• _Work order_: Wherever "wrist" shows up in the records below, copy the whole line.

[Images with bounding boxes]
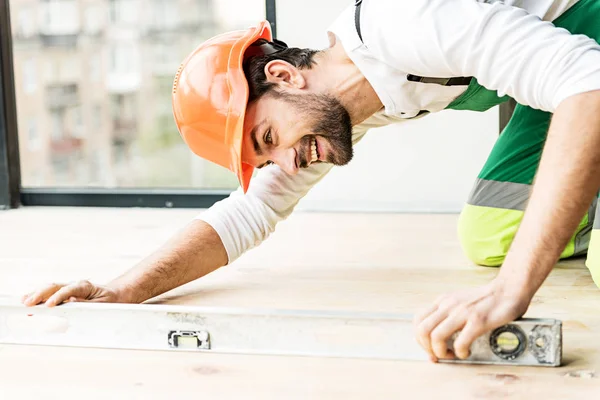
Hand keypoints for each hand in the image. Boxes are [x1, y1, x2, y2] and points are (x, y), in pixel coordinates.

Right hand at [21, 280, 124, 306]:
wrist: (115, 294)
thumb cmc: (110, 300)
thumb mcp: (104, 303)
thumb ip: (88, 303)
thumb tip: (72, 301)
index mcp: (85, 286)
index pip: (69, 290)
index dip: (58, 297)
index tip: (48, 306)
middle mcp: (75, 284)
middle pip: (55, 286)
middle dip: (40, 295)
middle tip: (29, 304)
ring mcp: (69, 287)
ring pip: (49, 288)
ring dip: (36, 294)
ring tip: (23, 302)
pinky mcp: (65, 292)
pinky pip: (49, 292)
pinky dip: (38, 296)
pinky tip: (28, 300)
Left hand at [413, 280, 530, 360]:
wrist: (508, 289)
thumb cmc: (486, 299)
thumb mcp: (459, 301)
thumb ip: (447, 316)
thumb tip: (437, 339)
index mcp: (442, 301)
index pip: (418, 321)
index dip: (420, 340)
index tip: (430, 349)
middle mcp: (448, 305)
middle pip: (422, 330)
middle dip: (428, 348)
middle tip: (440, 355)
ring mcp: (462, 312)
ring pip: (436, 336)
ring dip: (441, 352)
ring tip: (452, 355)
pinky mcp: (478, 321)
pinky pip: (460, 342)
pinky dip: (460, 353)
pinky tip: (467, 352)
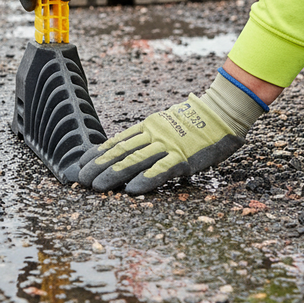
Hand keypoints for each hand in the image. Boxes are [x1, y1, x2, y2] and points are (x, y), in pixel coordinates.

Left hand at [77, 70, 267, 194]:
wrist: (222, 113)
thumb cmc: (196, 121)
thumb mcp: (166, 123)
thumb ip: (151, 135)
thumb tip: (132, 148)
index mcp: (149, 126)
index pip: (117, 140)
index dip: (98, 152)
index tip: (82, 162)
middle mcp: (153, 134)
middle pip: (120, 152)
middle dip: (98, 166)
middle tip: (81, 179)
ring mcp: (167, 145)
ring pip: (134, 160)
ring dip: (113, 174)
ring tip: (96, 186)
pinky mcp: (183, 157)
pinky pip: (161, 170)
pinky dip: (144, 180)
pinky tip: (130, 189)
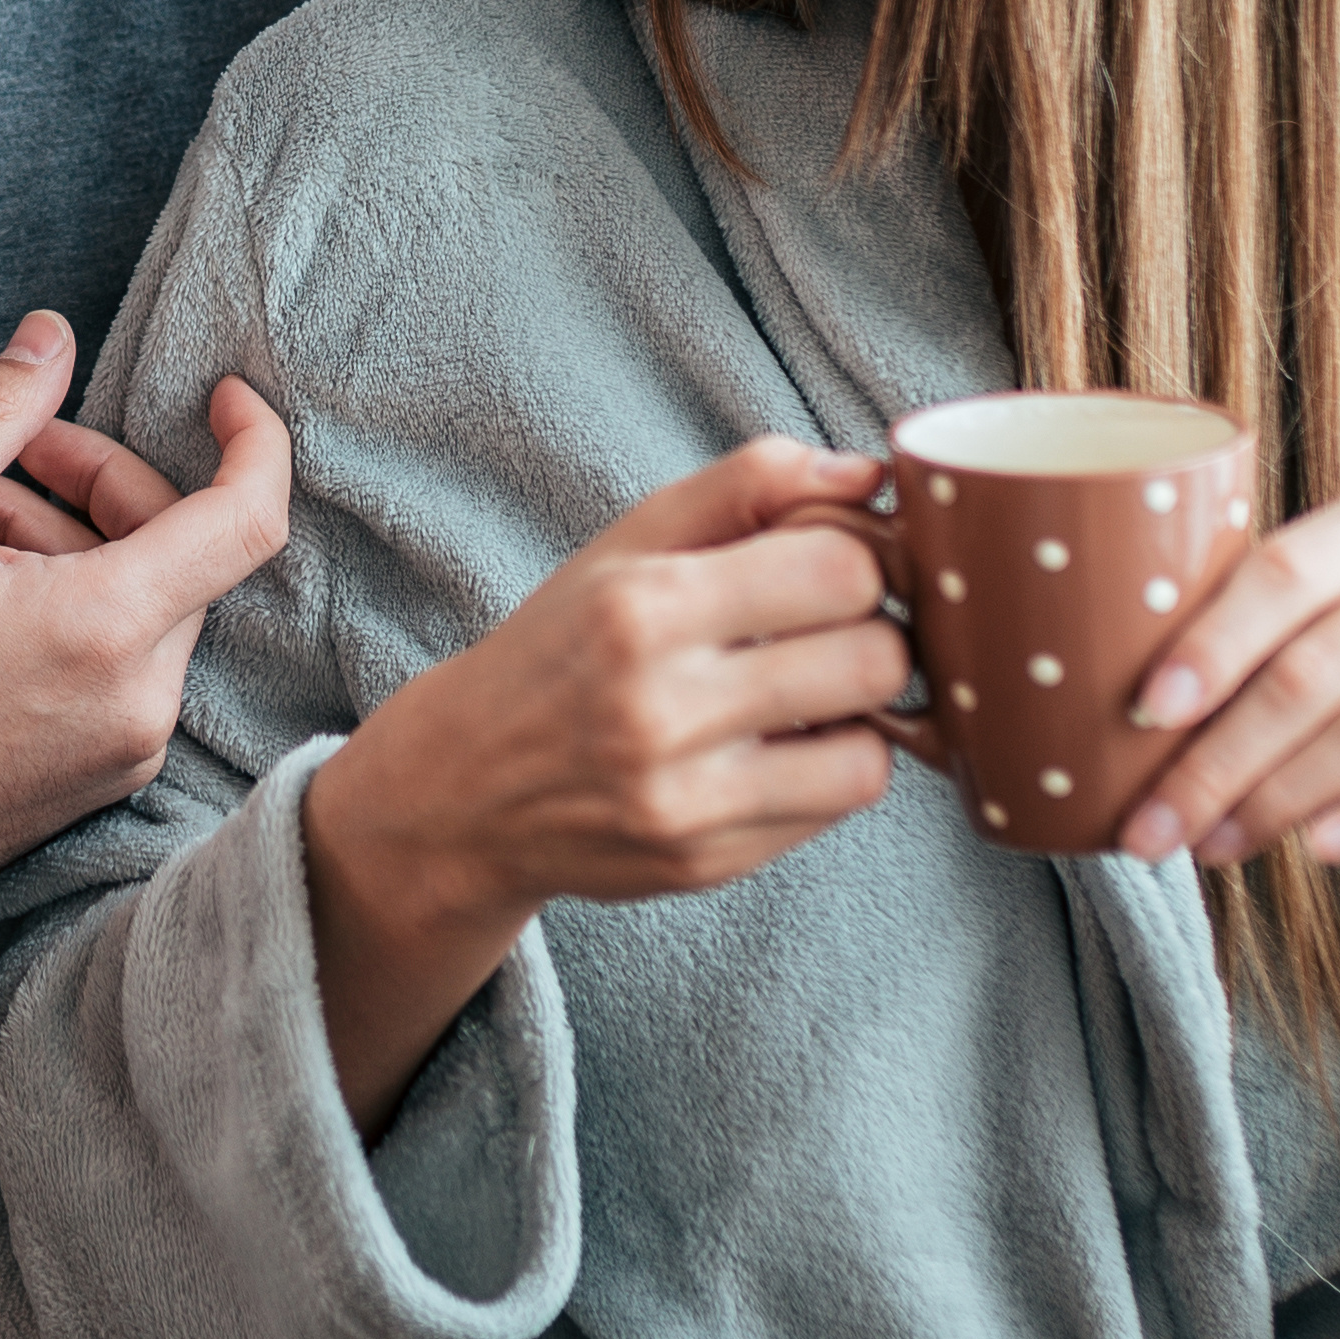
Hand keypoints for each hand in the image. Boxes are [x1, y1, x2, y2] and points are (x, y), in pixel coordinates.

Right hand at [0, 312, 291, 899]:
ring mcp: (128, 750)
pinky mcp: (105, 779)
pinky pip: (124, 667)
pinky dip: (76, 612)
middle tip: (12, 460)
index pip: (246, 519)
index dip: (253, 440)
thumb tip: (52, 336)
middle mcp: (139, 700)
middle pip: (180, 552)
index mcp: (103, 630)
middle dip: (103, 486)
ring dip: (79, 548)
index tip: (223, 396)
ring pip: (148, 607)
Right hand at [300, 438, 897, 1128]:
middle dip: (872, 634)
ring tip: (809, 694)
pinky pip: (835, 808)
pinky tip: (777, 747)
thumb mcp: (631, 542)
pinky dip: (828, 771)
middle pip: (874, 659)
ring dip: (860, 715)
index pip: (841, 568)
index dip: (859, 556)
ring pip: (871, 751)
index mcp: (641, 609)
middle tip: (832, 631)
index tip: (831, 563)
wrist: (465, 787)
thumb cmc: (565, 645)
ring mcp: (684, 800)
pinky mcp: (706, 864)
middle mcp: (659, 710)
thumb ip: (749, 484)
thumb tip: (870, 475)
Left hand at [1109, 487, 1339, 872]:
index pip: (1281, 573)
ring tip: (1216, 849)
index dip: (1205, 643)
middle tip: (1150, 827)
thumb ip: (1304, 613)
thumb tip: (1150, 697)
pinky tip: (1325, 852)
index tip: (1135, 712)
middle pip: (1312, 670)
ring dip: (1282, 800)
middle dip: (1217, 758)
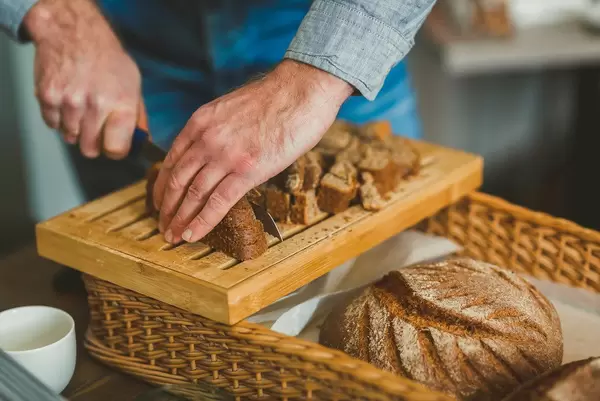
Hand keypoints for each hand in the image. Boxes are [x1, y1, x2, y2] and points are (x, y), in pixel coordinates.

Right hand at [23, 0, 140, 158]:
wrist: (74, 32)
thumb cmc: (108, 59)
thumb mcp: (134, 84)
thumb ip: (137, 117)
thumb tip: (141, 142)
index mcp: (121, 105)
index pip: (116, 149)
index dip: (116, 150)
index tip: (114, 144)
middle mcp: (94, 106)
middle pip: (90, 150)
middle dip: (94, 142)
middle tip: (97, 125)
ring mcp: (68, 103)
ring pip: (70, 138)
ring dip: (76, 129)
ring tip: (82, 107)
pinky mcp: (47, 98)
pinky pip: (52, 125)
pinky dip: (59, 118)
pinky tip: (68, 101)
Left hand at [152, 60, 352, 243]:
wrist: (300, 90)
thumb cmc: (274, 98)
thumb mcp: (230, 108)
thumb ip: (216, 130)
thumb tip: (213, 152)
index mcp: (200, 122)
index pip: (171, 161)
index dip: (162, 187)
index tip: (159, 203)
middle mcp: (206, 140)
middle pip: (177, 181)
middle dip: (167, 208)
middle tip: (162, 225)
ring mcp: (225, 156)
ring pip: (193, 195)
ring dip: (180, 219)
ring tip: (173, 236)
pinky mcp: (247, 171)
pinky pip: (217, 203)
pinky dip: (202, 222)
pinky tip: (193, 235)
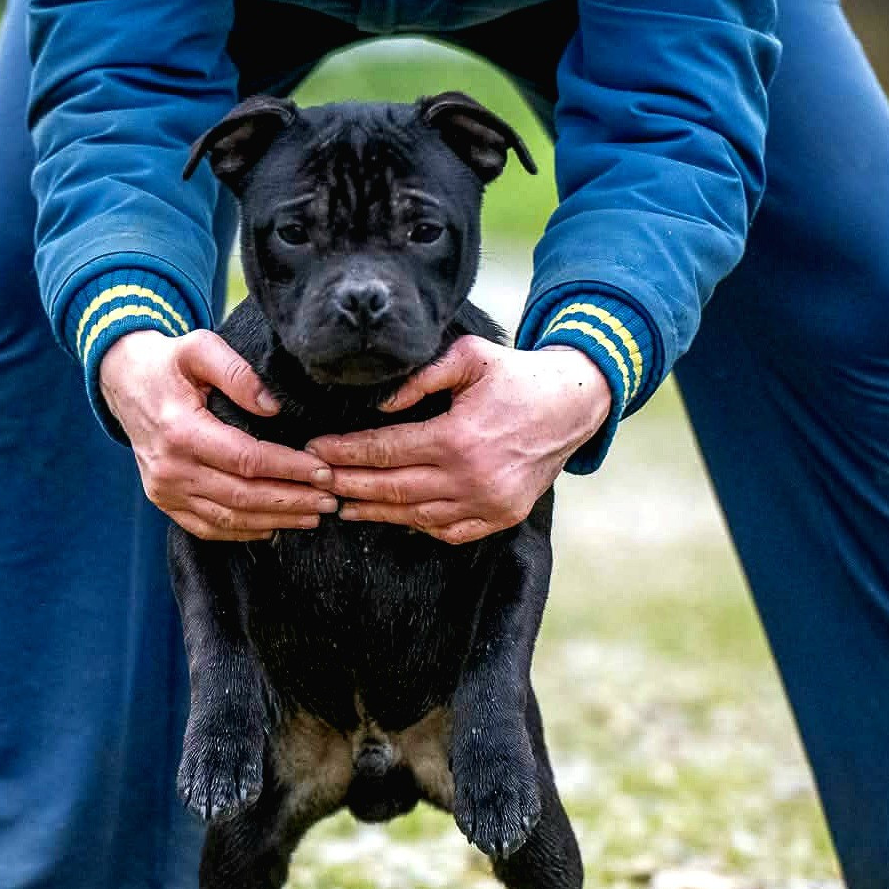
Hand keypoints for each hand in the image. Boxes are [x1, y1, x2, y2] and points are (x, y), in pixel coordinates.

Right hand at [100, 329, 335, 540]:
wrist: (122, 381)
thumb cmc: (168, 363)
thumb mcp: (199, 348)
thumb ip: (237, 372)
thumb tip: (273, 408)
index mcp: (180, 431)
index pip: (247, 459)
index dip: (289, 468)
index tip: (323, 470)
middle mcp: (170, 468)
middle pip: (242, 496)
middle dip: (292, 501)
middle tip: (330, 500)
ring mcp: (164, 490)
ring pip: (229, 517)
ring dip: (275, 521)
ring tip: (312, 516)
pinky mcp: (164, 501)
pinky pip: (207, 528)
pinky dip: (243, 532)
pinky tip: (273, 528)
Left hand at [307, 339, 610, 543]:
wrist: (573, 405)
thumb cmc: (516, 376)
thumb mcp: (469, 357)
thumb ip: (421, 376)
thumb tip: (379, 404)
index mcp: (458, 438)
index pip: (385, 450)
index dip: (345, 452)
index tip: (315, 450)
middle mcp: (471, 479)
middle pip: (392, 488)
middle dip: (348, 485)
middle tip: (314, 481)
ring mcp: (487, 504)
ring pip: (415, 515)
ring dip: (375, 511)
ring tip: (343, 505)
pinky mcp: (500, 518)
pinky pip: (447, 531)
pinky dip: (416, 524)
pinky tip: (392, 516)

• _Problem solution_:
wrist: (115, 294)
wrist: (508, 289)
wrist: (222, 113)
wrist: (465, 787)
wrist: (74, 32)
wrist: (300, 90)
wrist: (122, 381)
wrist: (573, 405)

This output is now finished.